The Variational Techniques catalog contains dozens of these “dials” — temperature, density, stance, position, relational history, temporal frame, and more.

Phase 3: Compose the Narrative

Each variation becomes a short prose piece using literary structures borrowed from Calvino, Borges, Cortázar, Perec, and Bachelard.

For example:

The Traveler (second-person immersion): “You enter the tearoom. You watch the host’s hands.”
The Manual (step-by-step instructions): “First, you must purify your hands. Then, you must cross the threshold.”
The Miniature (compression): The entire universe contained in a single tea bowl.

Here’s how “The Scalded Ceremony” opens:

This room measures exactly four and a half mats. The water has been heated five degrees beyond the optimal point for matcha. This is not an accident.
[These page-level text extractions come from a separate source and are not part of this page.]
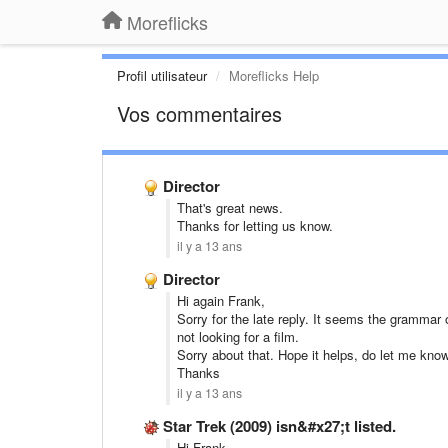
Moreflicks
Profil utilisateur
Moreflicks Help
Vos commentaires
Director
That's great news.
Thanks for letting us know.
il y a 13 ans
Director
Hi again Frank,
Sorry for the late reply. It seems the grammar 
not looking for a film.
Sorry about that. Hope it helps, do let me know
Thanks
il y a 13 ans
Star Trek (2009) isn&#x27;t listed.
Hi Frank,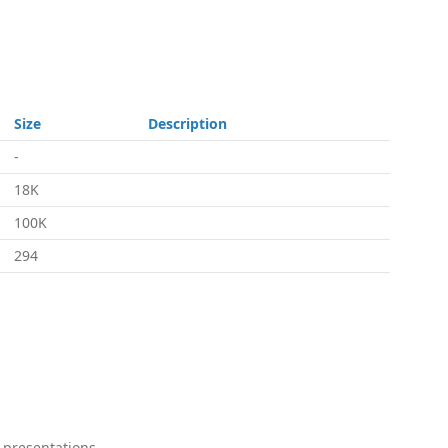
Size
Description
-
18K
100K
294
 presentations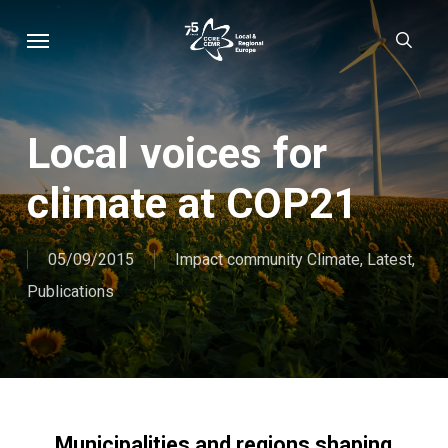
Skip
Menu
sear
to
main
content
Local voices for
climate at COP21
05/09/2015
Impact community Climate
,
Latest
,
Publications
Municipalities and regions shaping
The host kneels with perfect posture. The ladle dips into the kettle. Steam rises too aggressively, hissing against the cold air like a warning…

Phase 4: Refine the Style

Before audio generation, the agent applies a strict style guide to make prose speech-friendly:

The Three Commandments:

Room Frame: Start by defining the enclosed space
- ✓ “This room measures exactly four and a half mats.”
- ✗ “The tea ceremony is a traditional Japanese ritual.”
Direct Assertion: No negation (“It is not X, but Y”)
- ✓ “The Tagelmust wraps ten times around the skull.”
- ✗ “The Tagelmust is not a scarf; it is a wall.”
No Meta-Commentary: Never explain the logic
- ✓ “Time here travels in a circle.”
- ✗ “Because this is about repetition, time is circular.”

Also avoid: Onomatopoeia (sounds absurd when AI reads “whish, whish”), passive voice, and academic framing.

Phase 5: Generate Audio

Now the agent creates the actual audio — music and narration.

Music

For Cello Book of Tea, each chapter opens with solo cello. The agent generates a music prompt in plain English:

Solo Cello in D minor. Aggressive, sul ponticello bowing. Structure: Intro (0:00-0:20, tense harmonics establishing unease) → A Section (main melody, harsh metallic timbre) → Coda (sudden exhaustion, melody collapses into silence). Mood: Suppressed rage.

The AI (ElevenLabs Music) generates a 2-minute piece.

Narration

The agent feeds the written story to text-to-speech AI. Narration for one chapter takes about 3-5 minutes.

Merging

The agent uses ffmpeg to stitch: [Music Intro] → [Narration] → [3 seconds silence]

Phase 6: Cover Art

The agent generates cover art with:

No text in the image
Minimal, single striking element
At least 1400×1400 pixels

The Result

Start to finish, producing one album (10 chapters) takes about 3-4 hours of active work. The final output:

10 MP3 files, each 4-7 minutes long
One cover image
Ready for Bandcamp

🎧 Listen to Cello Book of Tea on Bandcamp

AI Apologia

I believe that human agency must be explicitly designed for in AI heavy projects so that subjective intention is not lost. In this project, I have allowed three openings for agency.

One lies in choosing the world to explore — selecting The Tea Ceremony rather than The Oil Rig or The Emergency Room, or bringing an entirely new world of your own. That choice cuts the path. After that, the agent routes itself like water finding its way downhill.

The second lies in the guides in the framework(literary structures, variational techniques, style guide, etc.) — those are the terrain I designed, and you can reshape while you navigate. They shape where the water can go, but they don’t dictate the exact route. And it’s interesting to watch where that fails — where the agent encounters resistance, where the expected path doesn’t work, and new expressions come to be that I did not foresee.

The third lies in the participatory and negative spaces opened up towards the end in the blog announcements such as this one.

The complete production workflow is available as /produce-room in the GitHub repository.